◆ Exercise tasks:
1: According to the article about Estonia's "Singing Revolution," in what year did Estonia win its freedom from the Soviet Union?
2: Continue the article about Estonia's "Singing Revolution" from the point where it stops.

◆ Supplied text:
--- --- ---

Winning Freedom Through Song: Estonia's "Singing Revolution"
Mary Ellyn Hutton
Posted: Jun 19, 2008 - 12:34:37 AM in
news_2008
What do you do if your neighbor covets your
property and outnumbers you 100 to one?
You might try
singing.
Estonia did -- and won its freedom from the
Soviet Union in 1991.
Tiny
Estonia, a nation of one-and-a-half-million people,
whose prime location on the Baltic Sea just across from
Finland has spelled
domination by foreign powers for 700 years, did it without firing a shot.
Their remarkable
story is told in a new film, “The Singing Revolution,” to be presented by
Cincinnati World Cinema at 7 p.m. June 24-26 at the
Cincinnati
Art Museum in
Eden
Park.
The 97-minute
documentary, four years in the making by James and Maureen Castle Tusty of
Mountain View Productions Ltd. (
New York, Atlanta)

--- --- ---

◆ Records supplied:
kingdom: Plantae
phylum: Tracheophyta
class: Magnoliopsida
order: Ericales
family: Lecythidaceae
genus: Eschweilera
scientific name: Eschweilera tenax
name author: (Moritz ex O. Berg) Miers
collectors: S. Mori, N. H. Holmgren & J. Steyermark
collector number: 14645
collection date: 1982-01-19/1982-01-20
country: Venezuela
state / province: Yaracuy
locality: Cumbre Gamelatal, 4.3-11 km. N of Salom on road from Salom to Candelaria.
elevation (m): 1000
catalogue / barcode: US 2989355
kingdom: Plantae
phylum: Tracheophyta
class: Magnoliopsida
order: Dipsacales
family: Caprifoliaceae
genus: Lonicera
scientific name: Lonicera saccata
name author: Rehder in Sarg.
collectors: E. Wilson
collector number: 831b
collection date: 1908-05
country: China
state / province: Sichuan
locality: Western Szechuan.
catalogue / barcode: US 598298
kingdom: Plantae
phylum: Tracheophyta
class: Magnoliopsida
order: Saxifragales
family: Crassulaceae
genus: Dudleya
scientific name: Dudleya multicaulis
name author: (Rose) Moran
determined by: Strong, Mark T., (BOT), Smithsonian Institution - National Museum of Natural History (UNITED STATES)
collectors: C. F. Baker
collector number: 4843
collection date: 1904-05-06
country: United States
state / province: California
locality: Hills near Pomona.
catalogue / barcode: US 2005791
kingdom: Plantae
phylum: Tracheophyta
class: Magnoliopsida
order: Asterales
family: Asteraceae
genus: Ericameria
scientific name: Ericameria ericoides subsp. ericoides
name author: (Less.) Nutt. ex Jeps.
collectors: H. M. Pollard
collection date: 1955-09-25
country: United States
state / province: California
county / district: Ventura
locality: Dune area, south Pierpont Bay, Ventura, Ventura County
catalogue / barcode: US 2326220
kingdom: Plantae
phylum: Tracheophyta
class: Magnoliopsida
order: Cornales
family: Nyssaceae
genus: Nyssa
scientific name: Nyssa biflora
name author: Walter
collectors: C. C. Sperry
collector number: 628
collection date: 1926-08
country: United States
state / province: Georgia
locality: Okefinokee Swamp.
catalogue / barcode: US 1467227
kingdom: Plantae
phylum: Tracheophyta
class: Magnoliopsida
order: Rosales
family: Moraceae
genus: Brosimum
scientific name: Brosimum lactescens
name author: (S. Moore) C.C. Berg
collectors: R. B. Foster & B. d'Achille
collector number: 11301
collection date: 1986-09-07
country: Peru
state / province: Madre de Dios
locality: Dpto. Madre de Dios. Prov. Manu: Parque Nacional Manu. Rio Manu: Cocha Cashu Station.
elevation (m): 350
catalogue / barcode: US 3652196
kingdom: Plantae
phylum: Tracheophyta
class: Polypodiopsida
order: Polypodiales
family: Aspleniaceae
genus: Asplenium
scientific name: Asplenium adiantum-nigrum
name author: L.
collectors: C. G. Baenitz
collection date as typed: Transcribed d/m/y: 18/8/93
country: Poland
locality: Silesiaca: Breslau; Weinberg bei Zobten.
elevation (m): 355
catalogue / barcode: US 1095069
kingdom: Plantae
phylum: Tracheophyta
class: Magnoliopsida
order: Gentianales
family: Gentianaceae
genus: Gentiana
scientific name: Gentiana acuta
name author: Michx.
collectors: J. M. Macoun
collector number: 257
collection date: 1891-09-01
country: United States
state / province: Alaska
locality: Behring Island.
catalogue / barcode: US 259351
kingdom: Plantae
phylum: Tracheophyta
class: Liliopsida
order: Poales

--- --- ---

◆ Responses per task:
1: 1991

2:
was released in the
United
States in December, 2007. It been held over for weeks in many cities,
including
Boston,
Dallas,
Houston,
Denver,
San Francisco and
New
York.
It is a dramatic,
David-and-Goliath story, told in historic footage and compelling narrative.
In a nutshell: Having forged their own identity during the
“national
awakening” that took place in the mid to late-19th century,
Estonia won its independence from Czarist Russia during the Russian Revolution. Independence was declared in 1919 and Russia signed the Treaty of Tartu in 1920, relinquishing any claim to Estonia "forever." The
Republic of
Estonia
was formed.
The Soviet Union
re-occupied
Estonia
during World War II and forcibly annexed it (in violation of the Treaty of Tartu).
With no help from the war-weary Allies, Estonians kept their hopes alive
during the terror and mass deportations of the next half-century by clinging to
their language and culture.
Song Festival Grounds, Tallinn, Estonia
|
Central to
this was the National Song Festival (Laulupidu, founded in 1869) that brought
choirs from all over
Estonia
to the capital city of
Tallinn
every five years.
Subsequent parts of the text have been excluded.